> _OPDRACHT_: Neem alle rijen hieronder woord voor woord over, maar laat de afbeeldingen weg.

> _GEËXTRAHEERDE RIJEN_:
__________
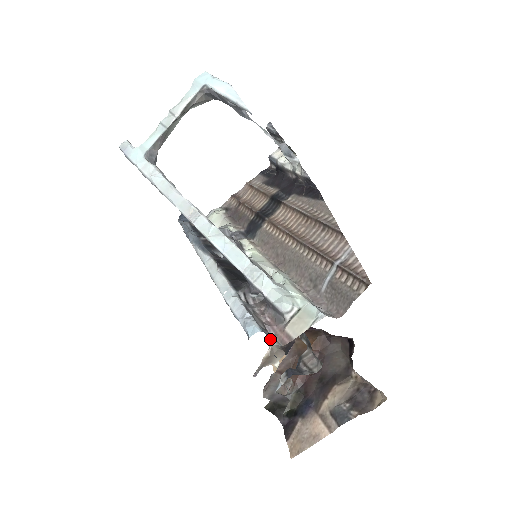
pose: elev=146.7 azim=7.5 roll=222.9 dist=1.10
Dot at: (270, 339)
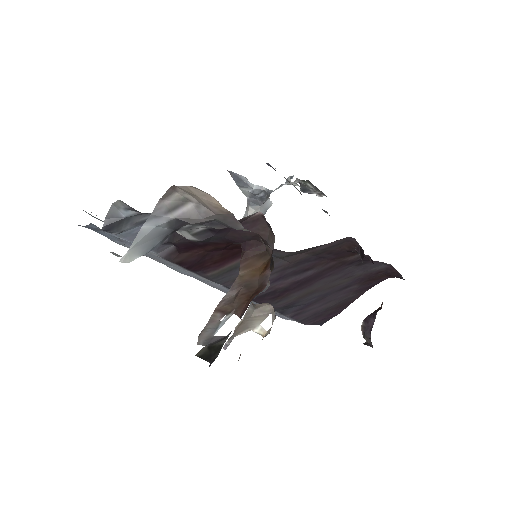
Dot at: occluded
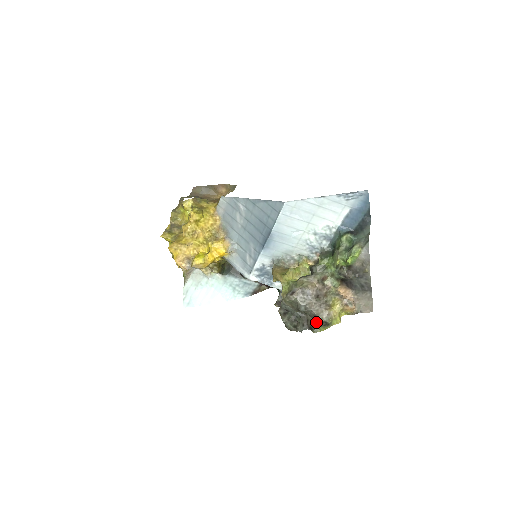
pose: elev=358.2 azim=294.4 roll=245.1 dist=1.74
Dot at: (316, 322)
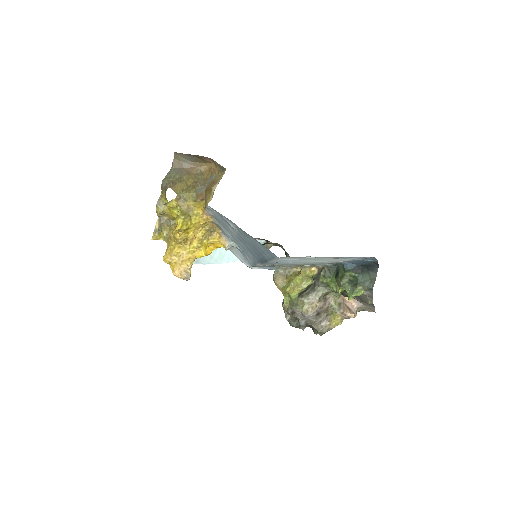
Dot at: occluded
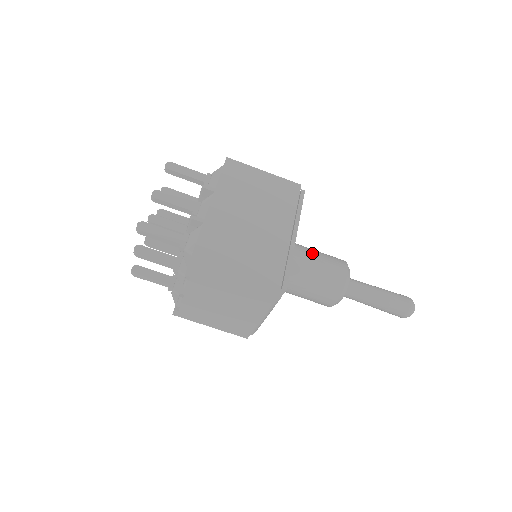
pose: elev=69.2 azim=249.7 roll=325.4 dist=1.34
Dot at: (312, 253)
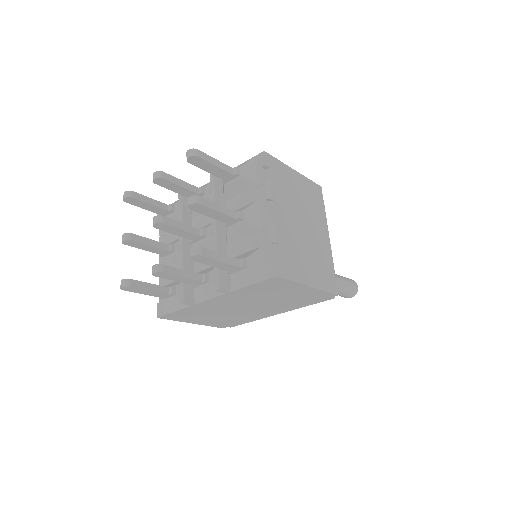
Dot at: occluded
__________
> _OPLOSSING_:
pose: elev=146.7 azim=7.5 roll=222.9 dist=1.10
Dot at: (270, 339)
Dot at: occluded
pose: elev=358.2 azim=294.4 roll=245.1 dist=1.74
Dot at: (316, 322)
Dot at: occluded
pose: elev=69.2 azim=249.7 roll=325.4 dist=1.34
Dot at: (312, 253)
Dot at: occluded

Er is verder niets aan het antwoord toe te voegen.